Czytaj w LEX: Czy szpital prowadzony przez spółkę ze 100 proc. udziałem samorządu terytorialnego jest zobowiązany do posiadania instrukcji kancelaryjnej? >

Czy realne jest przygotowanie programu naprawczego przez szpital w ciągu trzech miesięcy?

Przepisy dotyczące takiego programu podlegają znacznej rozbudowie. Przygotowanie tak ważnego dokumentu nie powinno odbywać się w pośpiechu. Wskazuje na to również praktyka stosowania dotychczasowych regulacji. Ponadto, jako ZPP, wnosimy o rozważenie wprowadzenia zapisu, aby obowiązek sporządzania programu naprawczego dotyczył sytuacji, w których strata netto szpitala przewyższyła np. 5 proc. wartości umów zawartych z NFZ. W naszej ocenie taki przepis ma na celu wyeliminowanie konieczności prowadzenia postępowania naprawczego w podmiotach, które notują minimalne straty. Uważamy, że niezbyt racjonalne jest wprowadzanie rozbudowanego planu naprawczego w sytuacji, gdy wartość z umów z NZF wynosi 100 mln zł, podczas gdy zanotowana strata netto wyniosłaby 100 tys. zł.
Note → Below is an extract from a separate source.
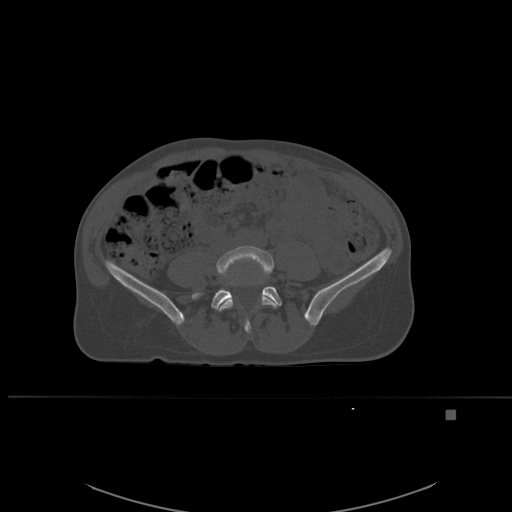
CT including the spine, one axial slice. Slice 181 of 537 in the series (ordered by position). Bone window (W 1800 / L 400 HU). 512 × 512 image matrix, field of view 440 × 440 mm. Patient: female, 45 years. Case-level facts recorded for this patient, not image findings: primary cancer: lung.
Outlined on this slice (semi-automatically segmented with operator editing):
- L4 vertebra: bounding box [x1, y1, x2, y2] px = [214, 246, 277, 334]
- L5 vertebra: [196, 286, 282, 309]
Jak mogą zareagować podmioty lecznicze (należące do związku), gdy jeden z nich musi zostać zlikwidowany?

Proponowany przepis w zakresie odpowiedzialności solidarnej samorządów tworzących związek za zobowiązania likwidowanego SP ZOZ skutecznie zniechęca do łączenia potencjału szpitali, z których część jest obecnie w złej kondycji finansowej. Należy zauważyć, że zgodnie z przepisami samorządowymi (np. art. 67 ust. 2 pkt 6), to statut związku określa zasady pokrywania jego strat.

Jakie będą koszty wdrożenia nowelizacji ustawy o świadczeniach opieki zdrowotnej finansowanych ze środków publicznych oraz niektórych innych ustaw ?

Z rozczarowaniem przyjmuję fakt, że na wdrożenie tej ustawy nie przewidziano żadnych pieniędzy.